All she really needed was to take charge of the situation, some tools to work with and an attitude adjustment. I believe that’s what all of us need in these circumstances. We often need a sounding board and we sometimes need someone to say the obvious.

Caregivers often go to the doctor complaining about hyper-activity, combativeness, sleeplessness, and other behavioral changes that contribute to the difficulties in toileting and bathing a family member with Alzheimer’s Disease. They go with the hope that the doctor can prescribe a medication that will take the behaviors away while allowing the person to continue toileting themselves or cooperate more fully in their care and hygiene needs.

Sadly, while there is medication that can help manage overt psychotic behaviors, the medication often depresses overall functioning in Alzheimer’s patients as a side affect, and more Alzheimer’s family members than not, don’t respond well to psychotropic medication. Finding the exact combination of drugs to slow an Alzheimer’s person down or elevate them in order to make them more manageable can be a long and often fruitless effort.

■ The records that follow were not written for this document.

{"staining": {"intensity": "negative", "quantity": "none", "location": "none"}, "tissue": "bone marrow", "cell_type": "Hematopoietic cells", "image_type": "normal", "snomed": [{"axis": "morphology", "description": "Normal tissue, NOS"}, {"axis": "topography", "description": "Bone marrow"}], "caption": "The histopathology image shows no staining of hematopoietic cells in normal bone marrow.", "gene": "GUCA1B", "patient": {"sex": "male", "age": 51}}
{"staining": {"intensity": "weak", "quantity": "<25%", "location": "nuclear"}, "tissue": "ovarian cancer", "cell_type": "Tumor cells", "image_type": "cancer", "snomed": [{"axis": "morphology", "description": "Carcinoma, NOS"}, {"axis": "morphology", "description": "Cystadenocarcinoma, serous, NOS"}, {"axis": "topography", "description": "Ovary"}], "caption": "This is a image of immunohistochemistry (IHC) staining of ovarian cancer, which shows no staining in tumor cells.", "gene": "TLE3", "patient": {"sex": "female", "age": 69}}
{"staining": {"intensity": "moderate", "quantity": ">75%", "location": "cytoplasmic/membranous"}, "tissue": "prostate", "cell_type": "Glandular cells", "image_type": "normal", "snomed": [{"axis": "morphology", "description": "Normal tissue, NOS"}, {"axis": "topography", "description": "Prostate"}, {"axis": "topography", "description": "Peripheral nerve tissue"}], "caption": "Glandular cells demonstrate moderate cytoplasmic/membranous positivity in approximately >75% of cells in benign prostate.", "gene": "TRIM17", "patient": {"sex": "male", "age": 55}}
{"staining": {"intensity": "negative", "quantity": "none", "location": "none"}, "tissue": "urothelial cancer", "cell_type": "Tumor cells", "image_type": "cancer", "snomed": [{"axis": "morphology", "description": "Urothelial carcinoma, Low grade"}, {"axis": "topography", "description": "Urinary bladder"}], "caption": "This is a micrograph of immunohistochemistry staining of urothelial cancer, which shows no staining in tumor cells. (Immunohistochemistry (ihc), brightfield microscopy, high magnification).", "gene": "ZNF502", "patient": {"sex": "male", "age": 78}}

There is a big difference between being combative and being dangerous.

For one thing, the psychotic patient still has the ability to follow through on their misconceptions. They still have their functional abilities whereas Alzheimer’s people are in the process of losing theirs.  No matter how off their perception may be, a person with Alzheimer’s Disease won’t be able to think out and follow through on their actions with any real degree of ability. 

Basic Truths:

If you go the medication route you must develop a good rapport with your doctor.

1. You must have a physician who is willing to work with you, listen to you and heed what you see as reactions to the medication.

2. You must have a physician who has specific experience working with dementia.

3. If the behaviors aren’t altered for the better on a medication plan, one has to ask if there is value in continuing it and you need a physician who is willing to consider that question.

4. Periodic review of all medication plans is recommended. Because Alzheimer’s is an ongoing process, the continuing deterioration will eventually erase all the behaviors along with the abilities. Sooner or later all of it will pass with or without medication. There is no need to medicate a symptom that no longer exists. This review usually means weaning your person off all the medication in order to get a base line of behavior by which to evaluate whether or not the plan needs to be altered or discontinued. This process can be done in a hospital, nursing home, or your home depending on what works best for the caregiver. And it can take weeks to complete the process.

This person is your entry to the doctor. They are trained professionals who are often instrumental in helping you solve your problems. They are an important ally and a valuable source of information. How they present your problem to the doctor may actually determine how quickly you will get the information you need. Cultivate this relationship. Don’t forget them when you send holiday greetings to your doctor and it is probably a good idea to include the doctor’s receptionist as well. Too often these service providers become invisible to patients. Don’t underestimate their roles in the care of your family member. A little acknowledgment goes a long way.